A smaller than usual crowd gathered for the U.S. Rice Millers meeting in the Bahamas in June. It was very different from the Cancun Rice Congress of the Americas 2007 meeting in May.

Most of the people in the Bahamas were U.S. rice millers and their allied industry support. There were brokers and input suppliers to U.S. rice processing. That in no way surprises me; I have attended many RMA meetings over the years.

I am a bit surprised that there were not more buyers of U.S. rice at the meeting. Most were international traders, not the buying countries themselves.

I hope that some day I will master Spanish and that the U.S. industry will see itself as part of the rice industry of the Americas, which in fact it is. Perhaps someday there will be one Americas Rice Millers Conference. Who knows? It could happen.

Someday, not too distant, I see the CBOT rice futures contract as a major rice trading hub not just for the Mississippi River but for the entire Americas, north and south. This would mean more liquidity and access for customers of U.S. rice outside the United States.

This coming year most of the long grain rice grown in the United States will be fed to the domestic U.S. market, Iraq and Latin American countries. I see rice continuing to trickle or even flow a bit into the EU and the Philippines, but other than that, the United States does not have the rice to ship to other points because the crop is very short.

There is no country on this planet that will not import U.S. long grain because of GMO. All countries are again buying U.S. rice. Do not let anyone tell you otherwise. Anyone who tries to play the GMO card on a seller should be countered with, “You mean GMC as in Get Me Cheaper?”

I used to tell people if they want to understand the world market, take a trip to Asia. Now I would tell the Asians that if they want to find a place to buy larger amounts of additional rice at a much higher price, they need to come to the Americas.

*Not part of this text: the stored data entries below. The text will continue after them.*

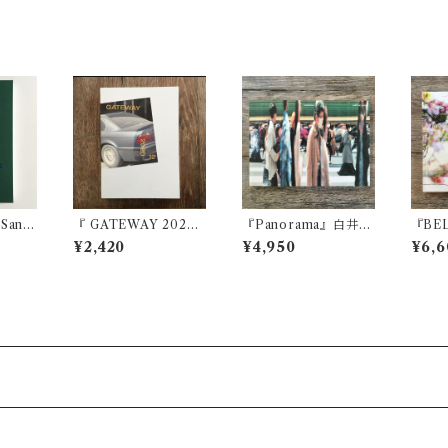
 Sand
『 GATEWAY 20201
『Panorama』白井晴
『BE
is Mik
2 』
幸
¥2,420
¥4,950
¥6,6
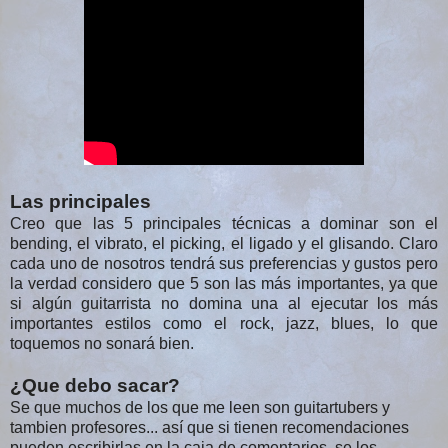
Las principales
Creo que las 5 principales técnicas a dominar son el
bending, el vibrato, el picking, el ligado y el glisando. Claro
cada uno de nosotros tendrá sus preferencias y gustos pero
la verdad considero que 5 son las más importantes, ya que
si algún guitarrista no domina una al ejecutar los más
importantes estilos como el rock, jazz, blues, lo que
toquemos no sonará bien.
¿Que debo sacar?
Se que muchos de los que me leen son guitartubers y
tambien profesores... así que si tienen recomendaciones
pueden escribirlas en la caja de comentarios, se los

Another 30 percent increase in world rice prices, which now seems inevitable, and the Americas will become an important shipping point to all world markets. That forecast hinges on a reasonable price for wheat and corn, of course.

At least that is what a friend of mine in Uruguay told me in Cancun. I have no reason to doubt him. He is an expert in that area of the world and has been trading for many years.

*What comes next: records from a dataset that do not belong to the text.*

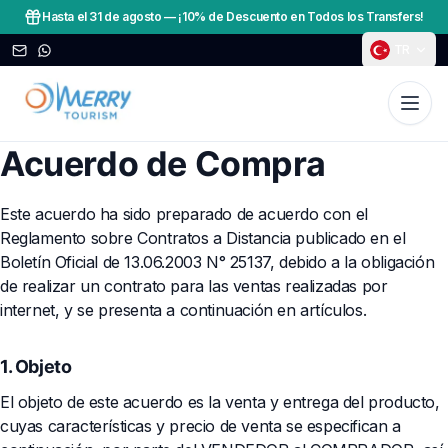
Hasta el 31 de agosto
—
¡10% de Descuento en Todos los Transfers!
TR
Acuerdo de Compra
Este acuerdo ha sido preparado de acuerdo con el
Reglamento sobre Contratos a Distancia publicado en el
Boletín Oficial de 13.06.2003 N° 25137, debido a la obligación
de realizar un contrato para las ventas realizadas por
internet, y se presenta a continuación en artículos.
1. Objeto
El objeto de este acuerdo es la venta y entrega del producto,
cuyas características y precio de venta se especifican a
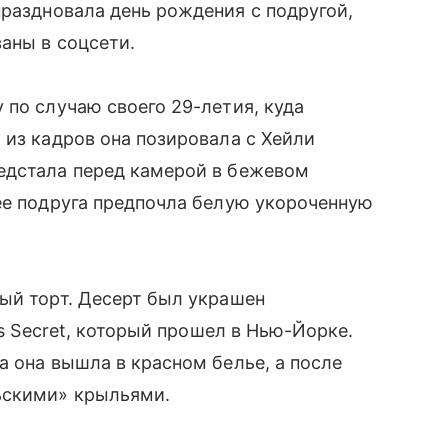
раздновала день рождения с подругой,
ваны в соцсети.
 по случаю своего 29-летия, куда
 из кадров она позировала с Хейли
едстала перед камерой в бежевом
ее подруга предпочла белую укороченную
ый торт. Десерт был украшен
’s Secret, который прошел в Нью-Йорке.
а она вышла в красном белье, а после
ьскими» крыльями.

The Western World is waiting for the rise of the Asian rice price. Could rice be the next “soybean” of the Americas? Good question, but I do not have the answer.

The United States is not an island unto itself. It is part of the mainland known as the Americas. The United States is just a part of the Western Hemisphere. You can drive from Hudson Bay to the tip of Chile, just as you will soon be able to take a train from Beijing to any coast in Asia or Europe.

I love Neil Diamond’s song lyrics, “Coming to America,” but it should have been “Coming to the Americas!” The rice industry of the Americas has a great future. There is more money out there to buy rice than we can imagine.

Our rice future is not dismal. It is very bright if we do it right. We need to teach others rice futures and we need to learn to speak and read Spanish.

We need to start saying “Americas,” not just “America,” to survive as a U.S. industry.